I can still feel the shock and the grief. You know how, when you hear something like that about a stranger, you think that scum, that sub-human, a monster like that deserves to die. Well, let me tell you:  it is a different feeling when you love the person involved. It is waves of confusion and complexity. Denial is the only refuge.

And there was Mariah, 6 years old. She stayed with her grandma, and then an aunt, and then a second cousin. When Drew’s trial was over, I asked if they’d send her to me. I wanted to make sure she heard good stories about her daddy. I figured I had more of those stories than anyone. Drew figured I did, too, and signed the paperwork.

Drew was sentenced to 24 years. I’m not sure what “hard time” means exactly, but that sounds like it to me. While Mariah lived here in Maine, we would fly  to Ohio to visit Drew in prison. I don’t know if I can capture the tension of those visits. We were there for 6 hours. Come in at 9; go through a degrading search; no one out ‘til 3. An open room with fixed tables and chairs. A hundred people with disheartening stories sitting in that stark, gleaming room all day.

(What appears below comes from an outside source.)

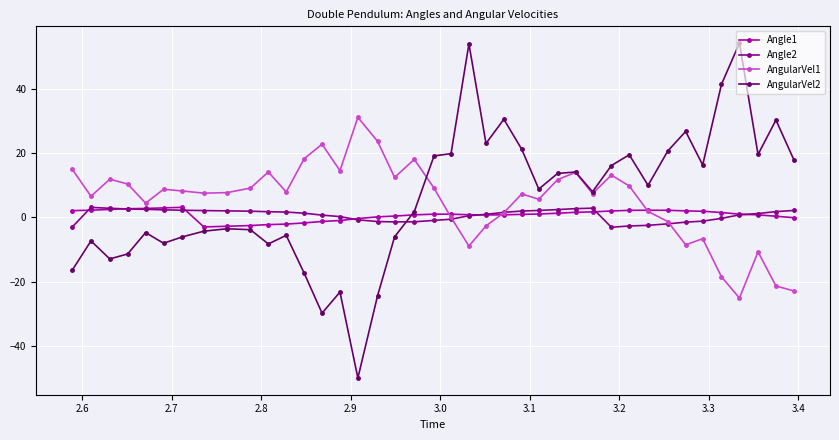

What is the value of the Angle1 point at the 11th from the left?

-2.3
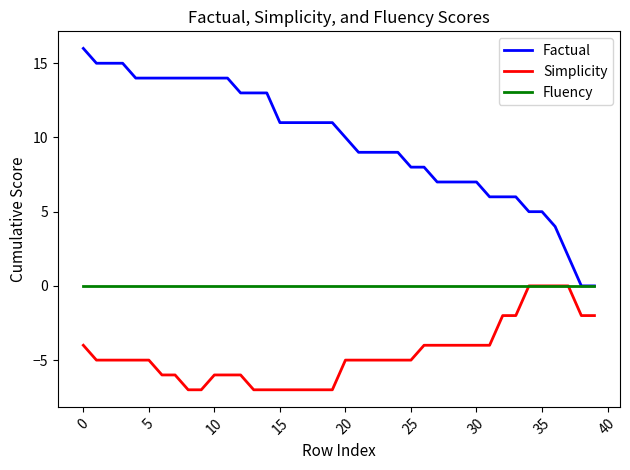

Which series has the largest total across all categories?

Factual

Mothers trying to keep their children from running around. One of the dozens of rules: Inmates are not allowed to touch visitors in any way... so, no hugging when you see them. Try explaining that to his daughter. You stand feet apart and say, “Hello!” and “I’m so glad to see you!” and he says, “Thanks for coming. Thanks for bringing her,” and starts to cry.

I just realized—that
little thang is wearing
MY jacket!
Mariah was with us in Maine for two years. She had been held back a grade the year she shuffled from relative to relative, but she thrived in a new atmosphere. We didn’t do anything special. I remember thinking, gah, it takes so little to keep a child feeling stable and happy and safe--how come it’s so often not done?

At the end of the second school year here, at age 10, Mariah decided to go back to family and be closer to Daddy. I’m ashamed to admit that I felt released from a heavy burden. 


It is hard to raise another person’s child. I don’t mean if you’ve adopted; but when they have a fall-back position, things get sticky. For the child, someone else should be in charge. Not you, who have made an unfavorable decision. And poor Mariah--she desperately wanted Daddy to come back so she could just live with him again. I heard "Daddy would never do that," so many times that I was afraid I'd respond. 

But in the end, we made it through and at the very least, Mariah was away from the small town back home long enough for people not to think of what Drew had done every time they saw her.

Mariah called me after she had been back home a while and said, “Mama, thank you so much for teaching me manners. None of the kids here have any!” I tell that story a lot.